I have my monitors positioned 6 feet apart and my favorite listening chair about 6 back, to complete my listening equalateral triangle. So I thought!! While listening to some music I had to fudge around with something by the fireplace, while sitting on an ottoman. Wow, the soundstage got so much deeper I had to stop what I was doing. I was freaking out how intimate everything sounded. Turns out, (I'll save you the ridiculous details) my listening chair was more like eight feet back. Moved my chair up two feet, (man did the speakers look ridiculously close) to complete a dead on equalateral triangle, and I'm flipping. Not only do the speakers remain, just, a visual presence, but the music is so much more intimate with a depth that boggles. I'll look dead on at one of the speakers, and there is plenty of sound coming from behind the speaker and the center, as well, but nothing directly from the speaker. Also, now I have even less reflective wall crap to worry about. Any others sitting on their speakers like this? Quite amazing. And to think I was lookig for cracks in my fireplace.
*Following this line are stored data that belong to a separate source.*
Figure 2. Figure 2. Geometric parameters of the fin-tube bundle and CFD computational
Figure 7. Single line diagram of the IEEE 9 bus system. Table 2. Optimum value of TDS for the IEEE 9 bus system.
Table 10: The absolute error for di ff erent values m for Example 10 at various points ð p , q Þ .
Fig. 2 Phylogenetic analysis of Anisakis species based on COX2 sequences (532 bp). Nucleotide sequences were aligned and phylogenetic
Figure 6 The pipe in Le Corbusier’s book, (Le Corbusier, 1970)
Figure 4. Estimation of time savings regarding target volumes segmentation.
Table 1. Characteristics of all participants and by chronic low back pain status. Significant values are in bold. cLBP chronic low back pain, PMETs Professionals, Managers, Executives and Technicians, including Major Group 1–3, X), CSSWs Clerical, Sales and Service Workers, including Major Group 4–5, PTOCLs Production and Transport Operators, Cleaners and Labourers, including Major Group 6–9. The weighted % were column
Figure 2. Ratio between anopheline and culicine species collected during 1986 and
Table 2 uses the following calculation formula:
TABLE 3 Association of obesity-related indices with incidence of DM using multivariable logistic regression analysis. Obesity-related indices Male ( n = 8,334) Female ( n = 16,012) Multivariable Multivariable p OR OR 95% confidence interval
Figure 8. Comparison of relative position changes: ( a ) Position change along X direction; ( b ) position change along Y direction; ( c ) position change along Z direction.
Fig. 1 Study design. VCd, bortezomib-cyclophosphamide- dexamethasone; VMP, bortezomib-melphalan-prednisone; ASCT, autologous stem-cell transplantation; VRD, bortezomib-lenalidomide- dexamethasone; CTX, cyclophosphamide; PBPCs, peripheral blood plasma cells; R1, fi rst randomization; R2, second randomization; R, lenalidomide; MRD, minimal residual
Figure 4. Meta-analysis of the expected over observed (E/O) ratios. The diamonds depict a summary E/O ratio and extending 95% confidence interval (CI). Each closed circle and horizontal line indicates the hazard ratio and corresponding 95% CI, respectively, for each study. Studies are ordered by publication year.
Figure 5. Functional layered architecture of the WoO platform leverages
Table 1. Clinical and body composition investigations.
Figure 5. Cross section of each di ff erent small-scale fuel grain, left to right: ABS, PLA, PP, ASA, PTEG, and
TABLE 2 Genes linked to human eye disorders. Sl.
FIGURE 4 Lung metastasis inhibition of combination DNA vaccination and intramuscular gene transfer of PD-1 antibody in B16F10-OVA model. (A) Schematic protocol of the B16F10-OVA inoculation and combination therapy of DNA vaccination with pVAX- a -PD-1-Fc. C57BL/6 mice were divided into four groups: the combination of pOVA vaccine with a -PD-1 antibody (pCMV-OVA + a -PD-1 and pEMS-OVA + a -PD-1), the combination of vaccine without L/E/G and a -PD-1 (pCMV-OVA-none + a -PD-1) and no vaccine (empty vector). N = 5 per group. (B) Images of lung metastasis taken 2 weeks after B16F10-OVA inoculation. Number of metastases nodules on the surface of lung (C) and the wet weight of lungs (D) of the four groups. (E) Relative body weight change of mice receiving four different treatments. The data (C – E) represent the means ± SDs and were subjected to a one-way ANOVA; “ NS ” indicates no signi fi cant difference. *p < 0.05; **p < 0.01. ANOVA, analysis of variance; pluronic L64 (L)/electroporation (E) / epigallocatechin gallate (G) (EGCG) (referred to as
That, is serendipity. peace, warren
128x128warrenh

Showing 1 response by clbeanz

As long as the seperate drive units can reach optimal integration upon reaching the ear.Seems there would be more detail,dynamics,volume,cabinet driver material noise.Delayed,lowered room effect and smaller more focused sweet spot.Run a low frequency sweep to double check for a bass null/node and listen for driver colorations at nearfield.
Definitely a one seat show.I enjoy nearfield also.